At the Canadian Union of Public Employees (CUPE) National Convention in Montreal in October, one of the environmental resolutions approved by delegates was a call for a ban on single-use plastics , according to Notes from the Floor . (Online access to the Resolutions is restricted to CUPE members) .
In April 2019, the Association of Postal Officials of Canada, the Canadian Postmasters and Assistants Association, the Canadian Union of Postal Workers, and the Union of Postal Communications Employees reached a formal agreement with Canada Post to collaborate to reduce Canada Post’s environmental footprint.

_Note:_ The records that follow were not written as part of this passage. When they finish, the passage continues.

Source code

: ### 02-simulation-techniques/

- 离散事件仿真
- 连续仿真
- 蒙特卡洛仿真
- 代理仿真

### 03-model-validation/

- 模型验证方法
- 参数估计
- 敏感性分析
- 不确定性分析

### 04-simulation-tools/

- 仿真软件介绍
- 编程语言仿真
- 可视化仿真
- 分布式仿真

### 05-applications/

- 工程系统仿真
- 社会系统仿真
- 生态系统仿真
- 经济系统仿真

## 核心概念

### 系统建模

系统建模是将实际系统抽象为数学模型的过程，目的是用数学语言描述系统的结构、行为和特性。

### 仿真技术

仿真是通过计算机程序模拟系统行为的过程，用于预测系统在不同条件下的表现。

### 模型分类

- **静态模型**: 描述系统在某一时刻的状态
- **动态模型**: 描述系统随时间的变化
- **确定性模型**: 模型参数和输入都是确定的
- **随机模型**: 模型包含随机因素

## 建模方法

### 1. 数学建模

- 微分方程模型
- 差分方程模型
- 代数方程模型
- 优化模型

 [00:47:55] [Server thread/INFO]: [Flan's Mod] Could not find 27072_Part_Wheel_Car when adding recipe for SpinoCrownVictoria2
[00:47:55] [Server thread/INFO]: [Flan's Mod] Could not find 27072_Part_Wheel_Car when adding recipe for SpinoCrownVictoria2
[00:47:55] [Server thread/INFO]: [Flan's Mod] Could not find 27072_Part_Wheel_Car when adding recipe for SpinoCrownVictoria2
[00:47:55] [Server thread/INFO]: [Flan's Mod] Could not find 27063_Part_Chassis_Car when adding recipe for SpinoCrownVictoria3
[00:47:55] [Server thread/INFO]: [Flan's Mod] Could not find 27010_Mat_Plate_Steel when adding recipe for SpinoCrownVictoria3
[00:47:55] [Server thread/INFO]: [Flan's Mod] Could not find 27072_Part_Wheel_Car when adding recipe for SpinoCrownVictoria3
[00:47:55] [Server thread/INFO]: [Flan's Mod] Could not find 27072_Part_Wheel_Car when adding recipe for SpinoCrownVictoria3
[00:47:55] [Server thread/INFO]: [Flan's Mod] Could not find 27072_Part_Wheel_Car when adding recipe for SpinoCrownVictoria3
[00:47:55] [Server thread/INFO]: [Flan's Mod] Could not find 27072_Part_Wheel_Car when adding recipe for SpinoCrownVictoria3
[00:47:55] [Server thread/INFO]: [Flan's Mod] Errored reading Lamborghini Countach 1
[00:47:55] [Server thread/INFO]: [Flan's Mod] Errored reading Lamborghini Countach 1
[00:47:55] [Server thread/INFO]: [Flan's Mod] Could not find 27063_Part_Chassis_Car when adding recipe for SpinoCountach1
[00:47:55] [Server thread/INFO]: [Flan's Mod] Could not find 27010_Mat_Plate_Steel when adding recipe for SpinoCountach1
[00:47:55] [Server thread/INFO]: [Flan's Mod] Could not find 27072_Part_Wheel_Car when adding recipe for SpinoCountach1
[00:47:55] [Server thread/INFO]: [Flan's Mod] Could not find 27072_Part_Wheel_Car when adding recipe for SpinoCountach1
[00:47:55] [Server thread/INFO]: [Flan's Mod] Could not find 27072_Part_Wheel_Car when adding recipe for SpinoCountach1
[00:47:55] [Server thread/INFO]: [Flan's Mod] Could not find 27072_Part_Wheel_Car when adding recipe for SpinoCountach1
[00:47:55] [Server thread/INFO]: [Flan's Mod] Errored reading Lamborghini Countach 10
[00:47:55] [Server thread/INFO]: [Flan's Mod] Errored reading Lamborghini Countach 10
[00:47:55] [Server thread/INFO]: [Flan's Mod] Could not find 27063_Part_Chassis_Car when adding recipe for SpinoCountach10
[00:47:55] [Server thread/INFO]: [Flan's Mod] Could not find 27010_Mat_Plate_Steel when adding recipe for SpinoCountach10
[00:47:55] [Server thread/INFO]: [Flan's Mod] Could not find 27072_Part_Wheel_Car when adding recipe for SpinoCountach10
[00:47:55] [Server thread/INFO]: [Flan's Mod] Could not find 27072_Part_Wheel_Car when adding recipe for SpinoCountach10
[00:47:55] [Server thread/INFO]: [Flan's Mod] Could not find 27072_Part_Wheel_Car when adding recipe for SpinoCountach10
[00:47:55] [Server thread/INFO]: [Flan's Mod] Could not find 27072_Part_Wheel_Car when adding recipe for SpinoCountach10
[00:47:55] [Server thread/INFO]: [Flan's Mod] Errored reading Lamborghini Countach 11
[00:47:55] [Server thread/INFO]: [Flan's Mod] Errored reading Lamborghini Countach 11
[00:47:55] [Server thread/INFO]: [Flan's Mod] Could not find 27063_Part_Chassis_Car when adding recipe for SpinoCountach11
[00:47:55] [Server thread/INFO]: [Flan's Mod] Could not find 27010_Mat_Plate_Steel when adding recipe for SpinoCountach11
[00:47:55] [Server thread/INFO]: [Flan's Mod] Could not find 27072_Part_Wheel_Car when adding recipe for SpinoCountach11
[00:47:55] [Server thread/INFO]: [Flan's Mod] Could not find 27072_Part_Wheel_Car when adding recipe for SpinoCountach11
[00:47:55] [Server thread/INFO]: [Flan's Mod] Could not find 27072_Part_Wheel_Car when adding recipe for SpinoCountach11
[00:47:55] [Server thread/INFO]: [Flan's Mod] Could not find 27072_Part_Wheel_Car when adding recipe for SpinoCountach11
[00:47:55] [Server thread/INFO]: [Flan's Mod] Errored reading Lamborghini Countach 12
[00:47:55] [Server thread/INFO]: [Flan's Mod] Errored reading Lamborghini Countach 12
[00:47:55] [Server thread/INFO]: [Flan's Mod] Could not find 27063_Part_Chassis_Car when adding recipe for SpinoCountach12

The initial focus of activities will be towards reducing greenhouse gas emissions, waste and single-use disposable plastics from Canada Post operations. In early 2020, the parties will publish an action plan for 2020-2022 , with agreed- upon targets for 2020-2030.
Canada’s Circular Economy Leadership Council published a Policy Brief in the winter 2019 – with recommendations for government action. The Council includes advocacy groups such as IISD and the National Zero Waste Council, as well as corporations including Unilever, Walmart, Canadian Tire, and IKEA.
In February 2019, the Sustainable Prosperity Institute released A Vision for a Circular Economy for Plastics in Canada: The Benefits of Plastics Without the Waste and How We Get it Right.